La economía robusta y el bastón del fondo soberano se retroalimentan y financian una red de recursos formidables. La educación y la salud públicas son de alta calidad, el fondo de desempleo garantiza, casi siempre, que quien pierde el trabajo reciba durante un plazo de hasta tres años un 62% de su sueldo (el porcentaje es mayor cuando el salario es más bajo). El gasto público como porcentaje del PBI supera el 50% (en su libro, Mauricio Macri protesta porque en la década anterior había superado el 30). En el retiro, la vieja generación de noruegos criados en la austeridad descubre los placeres de una vejez confortable y extensa: la expectativa de vida es de 82 años, cinco más que en Argentina.
Por sobre todas las cosas, lo que hizo posible el milagro brillante del sueño socialdemócrata es un secreto expuesto a la vista de todo el mundo: en Noruega, la estructura igualitaria de la sociedad y la economía preceden largamente a la llegada de la prosperidad. Y, en muchos sentidos, ambas están en tensión. Buena parte de lo que convierte a Noruega en el modelo idealizado del comentario político argentino se cuela por la historia que le dio forma al país durante el siglo XX y que hizo posible que las ideas de al-Kasim se hicieran realidad. En el centro de esa historia están los monstruos temidos del liberalismo actual: un partido laborista de fuerte base obrera, una de las tasas de sindicalización más altas del mundo -que en su momento casi llega al 90% de los trabajadores y hoy sigue encima del 70) y un fuerte control estatal sobre la economía.
En Noruega, el Estado de Bienestar es una experiencia temprana que arranca en los años 30 y se consolida después de la Segunda Guerra Mundial.
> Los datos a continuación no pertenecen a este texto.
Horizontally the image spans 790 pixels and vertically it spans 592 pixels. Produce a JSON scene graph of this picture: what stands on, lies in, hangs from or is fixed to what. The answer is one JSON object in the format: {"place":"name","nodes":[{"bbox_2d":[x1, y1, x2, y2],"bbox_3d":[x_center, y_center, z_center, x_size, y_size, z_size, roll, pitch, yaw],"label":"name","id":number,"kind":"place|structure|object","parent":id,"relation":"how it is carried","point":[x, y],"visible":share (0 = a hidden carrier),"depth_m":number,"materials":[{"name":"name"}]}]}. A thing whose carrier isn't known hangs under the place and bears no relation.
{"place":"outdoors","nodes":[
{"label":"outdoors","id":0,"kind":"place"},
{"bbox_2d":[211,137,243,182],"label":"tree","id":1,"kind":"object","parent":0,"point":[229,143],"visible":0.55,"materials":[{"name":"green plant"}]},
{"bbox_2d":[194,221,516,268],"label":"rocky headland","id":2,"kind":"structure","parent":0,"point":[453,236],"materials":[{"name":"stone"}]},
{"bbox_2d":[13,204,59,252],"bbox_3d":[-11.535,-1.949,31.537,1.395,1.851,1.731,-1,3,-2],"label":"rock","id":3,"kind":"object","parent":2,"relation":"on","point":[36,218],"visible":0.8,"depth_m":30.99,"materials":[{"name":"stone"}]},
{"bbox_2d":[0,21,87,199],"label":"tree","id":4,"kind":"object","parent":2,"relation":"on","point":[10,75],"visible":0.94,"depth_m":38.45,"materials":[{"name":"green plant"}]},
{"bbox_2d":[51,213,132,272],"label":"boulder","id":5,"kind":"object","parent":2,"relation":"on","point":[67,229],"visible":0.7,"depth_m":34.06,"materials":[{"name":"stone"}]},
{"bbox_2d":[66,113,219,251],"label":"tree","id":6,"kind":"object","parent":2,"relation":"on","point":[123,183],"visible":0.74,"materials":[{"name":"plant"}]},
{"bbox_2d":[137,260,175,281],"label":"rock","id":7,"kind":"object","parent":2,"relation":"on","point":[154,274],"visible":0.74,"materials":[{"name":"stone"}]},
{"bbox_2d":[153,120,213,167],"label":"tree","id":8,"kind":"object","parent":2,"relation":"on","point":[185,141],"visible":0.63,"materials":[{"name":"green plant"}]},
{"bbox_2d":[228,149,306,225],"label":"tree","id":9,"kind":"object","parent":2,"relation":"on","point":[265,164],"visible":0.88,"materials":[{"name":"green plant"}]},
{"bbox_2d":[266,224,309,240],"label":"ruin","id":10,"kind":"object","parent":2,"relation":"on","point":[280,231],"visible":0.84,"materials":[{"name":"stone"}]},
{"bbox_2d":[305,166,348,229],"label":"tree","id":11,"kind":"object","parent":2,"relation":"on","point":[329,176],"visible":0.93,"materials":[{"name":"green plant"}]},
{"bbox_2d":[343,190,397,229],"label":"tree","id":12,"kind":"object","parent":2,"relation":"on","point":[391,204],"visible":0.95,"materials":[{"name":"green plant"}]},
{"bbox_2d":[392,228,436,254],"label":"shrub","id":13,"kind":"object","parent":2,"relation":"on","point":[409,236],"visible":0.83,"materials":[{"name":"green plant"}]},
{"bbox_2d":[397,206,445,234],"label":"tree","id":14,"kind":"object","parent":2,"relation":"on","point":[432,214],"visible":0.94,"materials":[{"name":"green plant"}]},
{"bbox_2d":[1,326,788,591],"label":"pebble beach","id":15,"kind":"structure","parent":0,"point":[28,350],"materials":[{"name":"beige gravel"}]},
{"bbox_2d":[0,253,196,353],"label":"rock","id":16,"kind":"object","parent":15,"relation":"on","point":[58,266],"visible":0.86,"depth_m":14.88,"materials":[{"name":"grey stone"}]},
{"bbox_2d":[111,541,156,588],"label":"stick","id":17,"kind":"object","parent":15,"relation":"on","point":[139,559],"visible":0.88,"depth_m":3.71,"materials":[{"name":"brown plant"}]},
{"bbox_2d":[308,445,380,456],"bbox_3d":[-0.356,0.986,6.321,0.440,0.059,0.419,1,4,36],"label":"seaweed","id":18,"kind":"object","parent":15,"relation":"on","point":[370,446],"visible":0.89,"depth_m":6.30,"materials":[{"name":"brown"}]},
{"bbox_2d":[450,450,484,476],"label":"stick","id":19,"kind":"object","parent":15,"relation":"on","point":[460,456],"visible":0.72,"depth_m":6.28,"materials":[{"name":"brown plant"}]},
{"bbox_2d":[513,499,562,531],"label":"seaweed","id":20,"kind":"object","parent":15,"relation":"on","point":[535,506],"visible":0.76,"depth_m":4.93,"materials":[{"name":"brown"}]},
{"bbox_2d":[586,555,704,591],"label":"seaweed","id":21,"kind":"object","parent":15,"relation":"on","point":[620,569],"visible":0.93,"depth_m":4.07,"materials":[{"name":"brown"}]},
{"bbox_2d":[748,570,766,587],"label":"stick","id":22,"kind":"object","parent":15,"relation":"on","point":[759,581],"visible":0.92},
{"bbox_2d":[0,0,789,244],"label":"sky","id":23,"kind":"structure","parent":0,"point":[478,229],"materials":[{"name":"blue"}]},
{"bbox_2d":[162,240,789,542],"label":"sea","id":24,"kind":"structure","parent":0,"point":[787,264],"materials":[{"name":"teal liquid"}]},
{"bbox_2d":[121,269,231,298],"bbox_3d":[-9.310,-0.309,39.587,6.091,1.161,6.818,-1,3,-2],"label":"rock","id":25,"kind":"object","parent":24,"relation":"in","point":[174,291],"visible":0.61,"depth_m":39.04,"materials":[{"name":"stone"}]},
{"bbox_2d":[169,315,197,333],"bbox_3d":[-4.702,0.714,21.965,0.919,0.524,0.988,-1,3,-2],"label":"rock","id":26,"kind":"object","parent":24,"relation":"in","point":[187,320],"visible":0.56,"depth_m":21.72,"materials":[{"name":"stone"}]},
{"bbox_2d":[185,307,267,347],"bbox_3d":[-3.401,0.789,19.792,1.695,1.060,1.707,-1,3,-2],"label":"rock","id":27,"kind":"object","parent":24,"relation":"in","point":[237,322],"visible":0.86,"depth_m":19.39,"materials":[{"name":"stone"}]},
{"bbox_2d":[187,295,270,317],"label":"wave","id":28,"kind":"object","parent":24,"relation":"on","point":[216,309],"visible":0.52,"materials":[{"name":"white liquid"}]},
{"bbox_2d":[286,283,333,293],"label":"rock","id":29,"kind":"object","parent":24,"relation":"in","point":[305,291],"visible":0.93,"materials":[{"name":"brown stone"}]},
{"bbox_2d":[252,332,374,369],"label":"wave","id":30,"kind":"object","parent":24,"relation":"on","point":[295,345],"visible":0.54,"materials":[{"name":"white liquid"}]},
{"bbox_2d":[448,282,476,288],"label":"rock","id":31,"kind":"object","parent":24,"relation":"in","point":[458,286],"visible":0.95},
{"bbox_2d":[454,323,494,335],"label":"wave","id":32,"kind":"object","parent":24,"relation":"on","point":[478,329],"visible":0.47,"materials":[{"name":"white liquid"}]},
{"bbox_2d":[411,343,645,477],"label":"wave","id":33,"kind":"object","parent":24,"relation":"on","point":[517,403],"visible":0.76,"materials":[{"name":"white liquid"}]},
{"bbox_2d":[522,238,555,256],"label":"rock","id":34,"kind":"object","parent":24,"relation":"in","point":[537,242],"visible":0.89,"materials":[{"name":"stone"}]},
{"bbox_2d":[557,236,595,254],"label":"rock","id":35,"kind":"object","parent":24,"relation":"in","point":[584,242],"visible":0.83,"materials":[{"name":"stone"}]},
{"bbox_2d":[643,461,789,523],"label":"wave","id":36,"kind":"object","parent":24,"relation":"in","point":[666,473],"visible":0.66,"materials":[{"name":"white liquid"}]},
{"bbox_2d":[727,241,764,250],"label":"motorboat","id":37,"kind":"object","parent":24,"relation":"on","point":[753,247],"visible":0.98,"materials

Comandado por el Partido Laborista (que durante cuatro décadas desde 1945 tuvo una mayoría que osciló entre el 40 y el 48% de los votos), Noruega abrazó inicialmente una versión radicalizada del Estado de Bienestar con reminiscencias socialistas, incluyendo planes quinquenales, el Comité Nacional de Coordinación Económica que reunía al Estado, los sindicatos y los empresarios, y la creación de una burocracia pública que abarcaba desde los bancos hasta la producción de alimentos pasando por la regulación de todo lo demás.
Hay muchas interpretaciones sobre este periodo, pero entre quienes estudian en los últimos años la distribución del ingreso durante el siglo XX parece haber una coincidencia firme, la verdad más odiada para muchos: la principal razón por la que Noruega pudo imponer el Estado de Bienestar y extenderlo en el tiempo es que no había ricos, o dicho de otro modo, que la diferencia relativa entre los sectores más concentrados de la economía y los de menos ingresos era mucho menor que la del resto de Europa. Para Rolf Aaberge -uno de los mayores expertos en desigualdad e ingresos en Noruega- el principal factor que explica la caída de la desigualdad durante el siglo XX es la baja desigualdad dentro de la mitad más rica y entre el 10% más rico y el 10% más pobre, un fenómeno que se consolidó hacia fines de los años 30 y duró hasta los años 80, cuando la desigualdad comenzó a subir nuevamente. Para Aaberge, los seis factores que explican esta tendencia fueron la política, la demografía, la educación, el comercio, las finanzas y la productividad derivada del avance tecnológico.
A final de cuentas, el secreto para lograr una sociedad próspera y sin conflictos extremos estaba en tratar de producir un país sin ricos. He ahí una verdad incómoda.
¿Cuánta prosperidad aguanta la igualdad? El paisaje rosado del milagro petrolero noruego es sólo una parte de esa respuesta. Y no necesariamente la más veraz.